* TEXTO FORNECIDO
· · · ·
A lua-de-mel do capitão
Renato Lessa
DANIEL GOLDHAGEN
uma das muitas mitologias construídas a respeito do Holocausto destaca a presença de um gigantesco mecanismo de assassinato em escala industrial. O horror de Auschwitz é o ícone e a evidência dessa percepção. Duas teriam sido as principais características daquele experimento: a possibilidade de eliminar um número assustador de pessoas, com reduzido investimento temporal e espacial, e a diluição da culpa, já que o atributo "industrial" sugere a presença de dimensões tais como automatismo, máquina e complexidade organizacional, eliminando assim o contato diádico, a dimensão pessoal.
Nada mais distante disso que o cenário revelado por Daniel Goldhagen ao analisar três instituições centrais na matança dos judeus durante o Holocausto: os batalhões policiais, os campos de trabalho e as marchas da morte. Cada uma delas revela o peso fundamental da adesão voluntária de alemães comuns aos atos de extermínio.
No limite, nem sequer dimensões da vida privada e íntima dos perpetradores estiveram distantes de suas ações no genocídio. Em junho de 1942, um certo capitão Julius Wohlauf decidiu erradicar a vida dos judeus de Jósefów, pequena cidade do universo judaico polonês. Pouco após o massacre, o capitão recebeu a visita de sua recém-esposa Vera. Frau Wohlauf permaneceu em cena e acompanhou seu marido, com interesse e envolvimento direto, nos massacres seguintes de Lomazy e Miedzyrzec. A jovem transitava com seu bastão de montaria entre camaradas e corpos; Goldhagen nos dá a chave desse pequeno evento: "Foi assim que Frau Wohlauf passou a sua lua-de-mel".
· · · ·
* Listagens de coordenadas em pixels

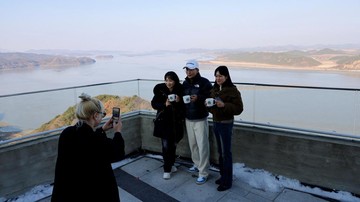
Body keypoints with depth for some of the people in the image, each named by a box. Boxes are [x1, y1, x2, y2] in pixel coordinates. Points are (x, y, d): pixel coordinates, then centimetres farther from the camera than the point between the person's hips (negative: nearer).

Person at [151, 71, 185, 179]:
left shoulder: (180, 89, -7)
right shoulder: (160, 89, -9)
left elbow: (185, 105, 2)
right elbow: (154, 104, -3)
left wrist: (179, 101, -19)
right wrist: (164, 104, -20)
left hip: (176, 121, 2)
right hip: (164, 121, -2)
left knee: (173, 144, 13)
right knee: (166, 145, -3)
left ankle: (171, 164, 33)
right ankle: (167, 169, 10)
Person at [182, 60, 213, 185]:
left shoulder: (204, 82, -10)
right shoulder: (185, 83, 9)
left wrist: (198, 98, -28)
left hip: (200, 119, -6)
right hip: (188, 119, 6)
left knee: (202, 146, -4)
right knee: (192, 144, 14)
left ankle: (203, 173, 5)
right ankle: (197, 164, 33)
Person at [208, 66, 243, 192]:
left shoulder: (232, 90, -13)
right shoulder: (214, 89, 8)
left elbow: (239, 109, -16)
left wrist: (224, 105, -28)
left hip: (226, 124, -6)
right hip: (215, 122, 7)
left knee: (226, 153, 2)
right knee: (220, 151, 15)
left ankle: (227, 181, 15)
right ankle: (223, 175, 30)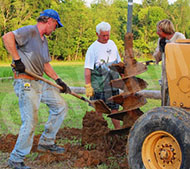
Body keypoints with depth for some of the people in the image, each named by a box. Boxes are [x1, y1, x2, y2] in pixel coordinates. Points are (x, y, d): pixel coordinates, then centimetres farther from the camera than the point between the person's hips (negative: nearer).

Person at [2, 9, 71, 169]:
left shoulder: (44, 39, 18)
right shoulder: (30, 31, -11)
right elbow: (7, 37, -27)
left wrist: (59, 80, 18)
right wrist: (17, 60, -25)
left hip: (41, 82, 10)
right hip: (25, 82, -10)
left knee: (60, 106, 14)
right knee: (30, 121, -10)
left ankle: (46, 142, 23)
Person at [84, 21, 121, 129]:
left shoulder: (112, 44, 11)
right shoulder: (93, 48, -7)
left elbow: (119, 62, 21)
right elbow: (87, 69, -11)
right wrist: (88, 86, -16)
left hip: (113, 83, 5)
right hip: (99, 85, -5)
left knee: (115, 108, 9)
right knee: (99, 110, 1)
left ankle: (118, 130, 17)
· · · ·
* TAREFAS DO EXERCÍCIO
• a. Reescreva o trecho do texto fornecido que começa em "A lua-de-mel do" e vai até "a dimensão pessoal.", substituindo "mitologias" por "lendas".
• b. Condense em uma única frase o parágrafo do texto fornecido que começa com "Nada mais distante disso", mantendo seus fatos principais.
• c. Liste todos os nomes de lugares citados no texto fornecido.

* RESPOSTAS POR TAREFA
• a.
A lua-de-mel do capitão
Renato Lessa
DANIEL GOLDHAGEN
uma das muitas lendas construídas a respeito do Holocausto destaca a presença de um gigantesco mecanismo de assassinato em escala industrial. O horror de Auschwitz é o ícone e a evidência dessa percepção. Duas teriam sido as principais características daquele experimento: a possibilidade de eliminar um número assustador de pessoas, com reduzido investimento temporal e espacial, e a diluição da culpa, já que o atributo "industrial" sugere a presença de dimensões tais como automatismo, máquina e complexidade organizacional, eliminando assim o contato diádico, a dimensão pessoal.

• b. Ao analisar os batalhões policiais, os campos de trabalho e as marchas da morte, três instituições centrais na matança dos judeus durante o Holocausto, Daniel Goldhagen mostra um cenário oposto a esse, em que pesa de forma fundamental a adesão voluntária de alemães comuns ao extermínio.

• c.
- Auschwitz
- Jósefów
- Lomazy
- Miedzyrzec